## Problem to solve
For the entries below, copy exactly the line that contains "Figure 2: Simulated" through the line that contains "Figure 1. Re-plotted", both ends included, and exclude all pictures.

## The data
========
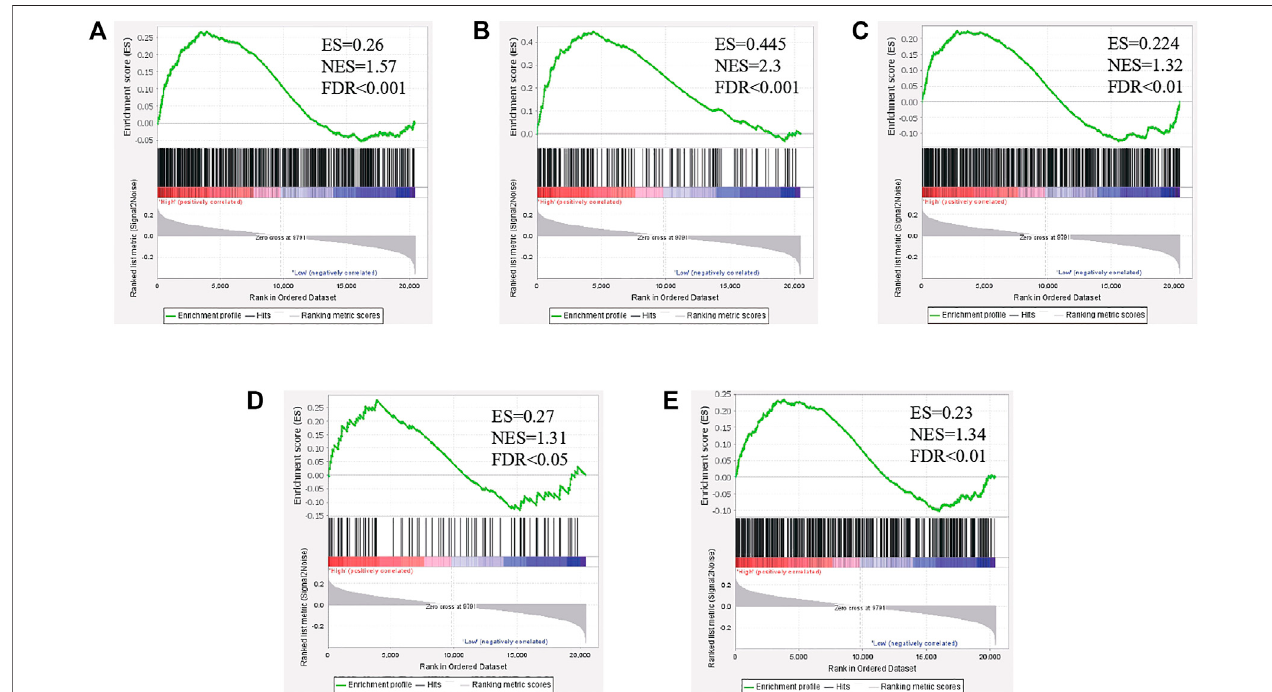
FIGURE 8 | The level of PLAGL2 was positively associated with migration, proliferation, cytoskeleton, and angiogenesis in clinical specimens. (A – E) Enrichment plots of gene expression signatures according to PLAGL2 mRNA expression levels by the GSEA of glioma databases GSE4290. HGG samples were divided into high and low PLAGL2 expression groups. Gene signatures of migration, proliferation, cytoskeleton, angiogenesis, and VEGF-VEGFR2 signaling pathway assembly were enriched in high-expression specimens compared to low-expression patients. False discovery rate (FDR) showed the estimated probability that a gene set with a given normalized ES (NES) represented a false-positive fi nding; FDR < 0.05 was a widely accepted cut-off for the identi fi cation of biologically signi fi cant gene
========
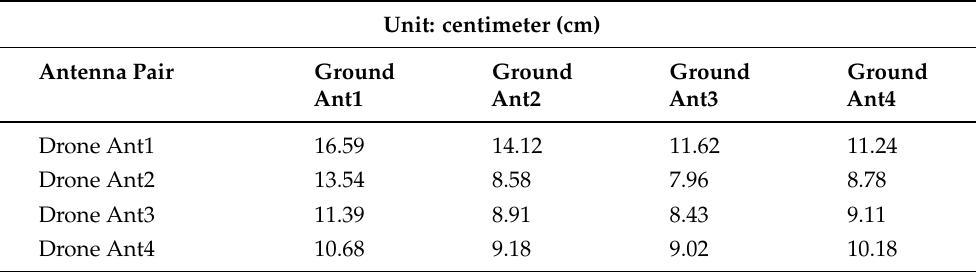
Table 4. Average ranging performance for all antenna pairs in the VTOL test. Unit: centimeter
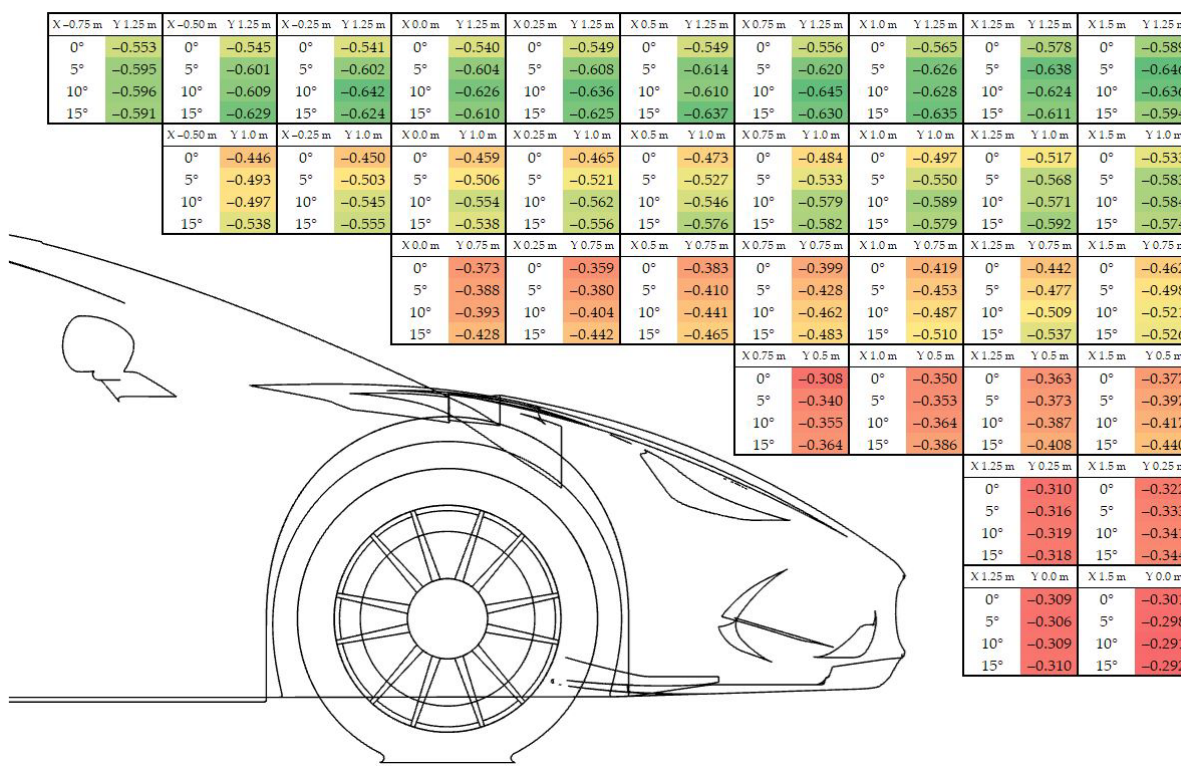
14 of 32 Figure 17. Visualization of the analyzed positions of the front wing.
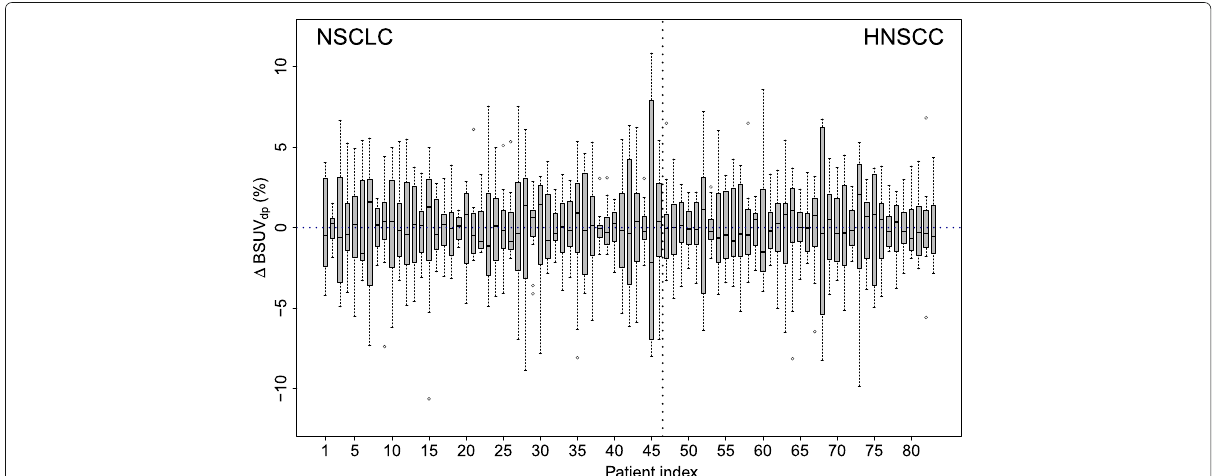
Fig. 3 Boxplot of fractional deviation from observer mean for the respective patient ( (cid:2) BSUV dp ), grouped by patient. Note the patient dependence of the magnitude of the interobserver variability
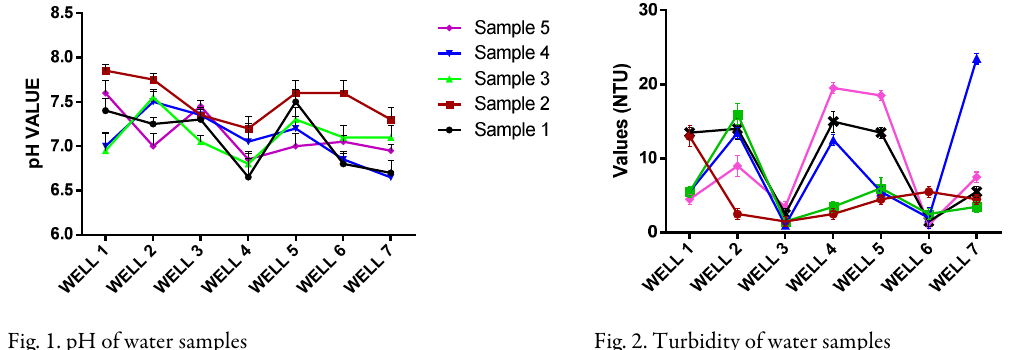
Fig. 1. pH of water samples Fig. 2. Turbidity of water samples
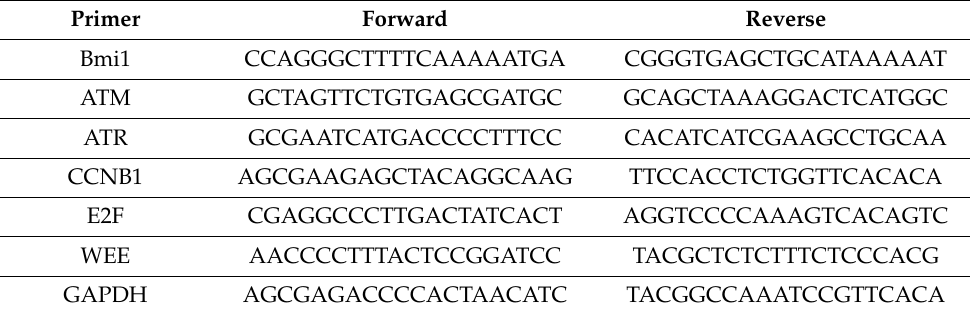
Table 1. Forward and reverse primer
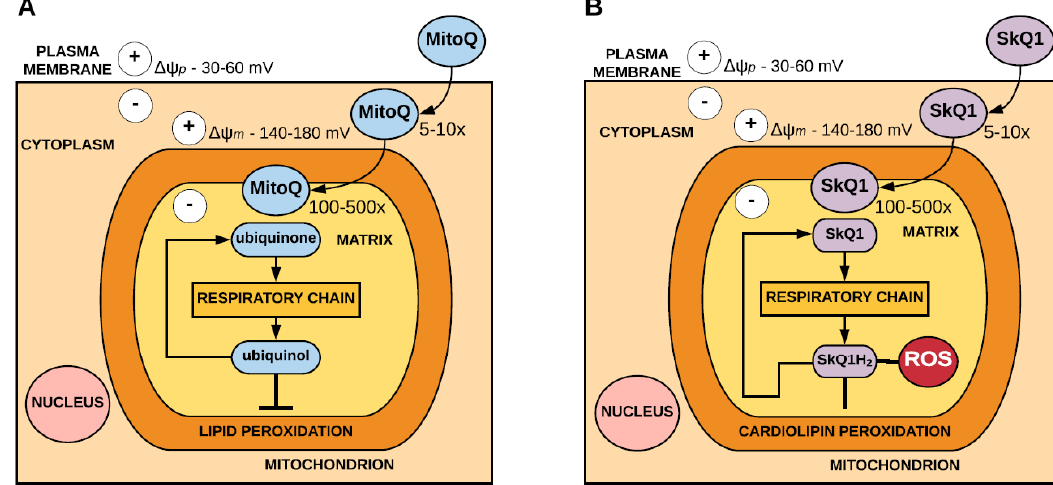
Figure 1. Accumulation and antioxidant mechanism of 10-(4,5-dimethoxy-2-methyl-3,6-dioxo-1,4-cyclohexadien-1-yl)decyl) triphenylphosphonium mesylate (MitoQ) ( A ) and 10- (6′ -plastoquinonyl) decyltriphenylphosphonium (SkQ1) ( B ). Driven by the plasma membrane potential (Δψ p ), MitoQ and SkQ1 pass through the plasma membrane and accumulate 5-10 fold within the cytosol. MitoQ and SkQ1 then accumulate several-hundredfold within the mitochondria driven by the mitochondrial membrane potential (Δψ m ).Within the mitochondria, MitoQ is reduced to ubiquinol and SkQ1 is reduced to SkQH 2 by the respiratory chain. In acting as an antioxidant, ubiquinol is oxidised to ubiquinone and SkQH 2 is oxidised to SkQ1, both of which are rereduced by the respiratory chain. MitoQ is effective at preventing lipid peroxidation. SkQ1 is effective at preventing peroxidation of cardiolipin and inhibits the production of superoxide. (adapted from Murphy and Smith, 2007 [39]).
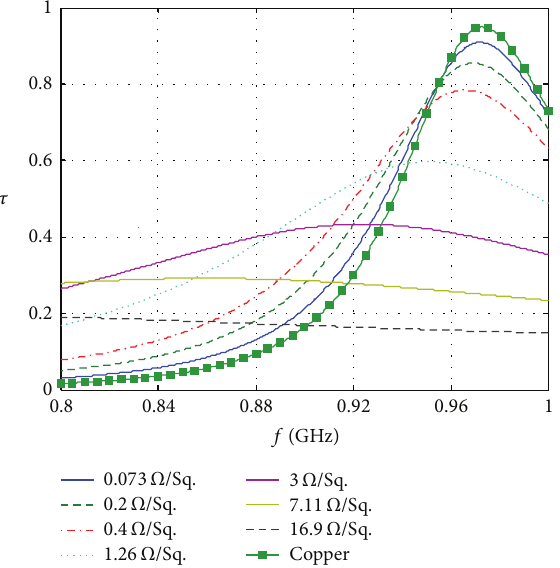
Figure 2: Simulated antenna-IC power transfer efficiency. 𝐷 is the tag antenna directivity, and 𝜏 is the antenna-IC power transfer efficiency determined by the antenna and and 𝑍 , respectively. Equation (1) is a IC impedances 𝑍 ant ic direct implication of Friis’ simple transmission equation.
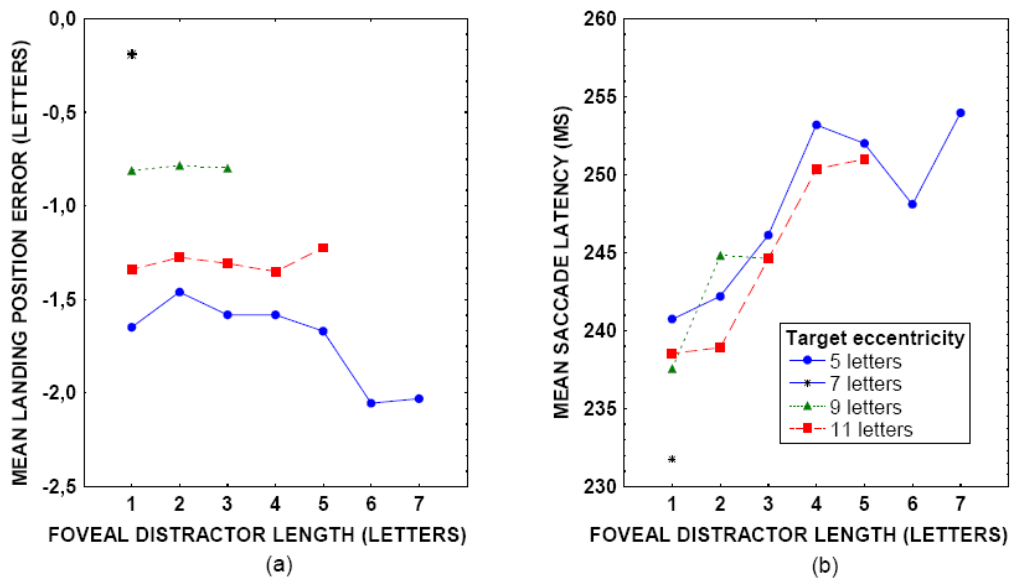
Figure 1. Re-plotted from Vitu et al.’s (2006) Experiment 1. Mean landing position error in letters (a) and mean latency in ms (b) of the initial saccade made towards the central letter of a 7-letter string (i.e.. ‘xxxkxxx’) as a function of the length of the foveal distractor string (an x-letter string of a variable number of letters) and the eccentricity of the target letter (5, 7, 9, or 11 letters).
========
## Written answer
Figure 2: Simulated antenna-IC power transfer efficiency. 𝐷 is the tag antenna directivity, and 𝜏 is the antenna-IC power transfer efficiency determined by the antenna and and 𝑍 , respectively. Equation (1) is a IC impedances 𝑍 ant ic direct implication of Friis’ simple transmission equation.
Figure 1. Re-plotted from Vitu et al.’s (2006) Experiment 1. Mean landing position error in letters (a) and mean latency in ms (b) of the initial saccade made towards the central letter of a 7-letter string (i.e.. ‘xxxkxxx’) as a function of the length of the foveal distractor string (an x-letter string of a variable number of letters) and the eccentricity of the target letter (5, 7, 9, or 11 letters).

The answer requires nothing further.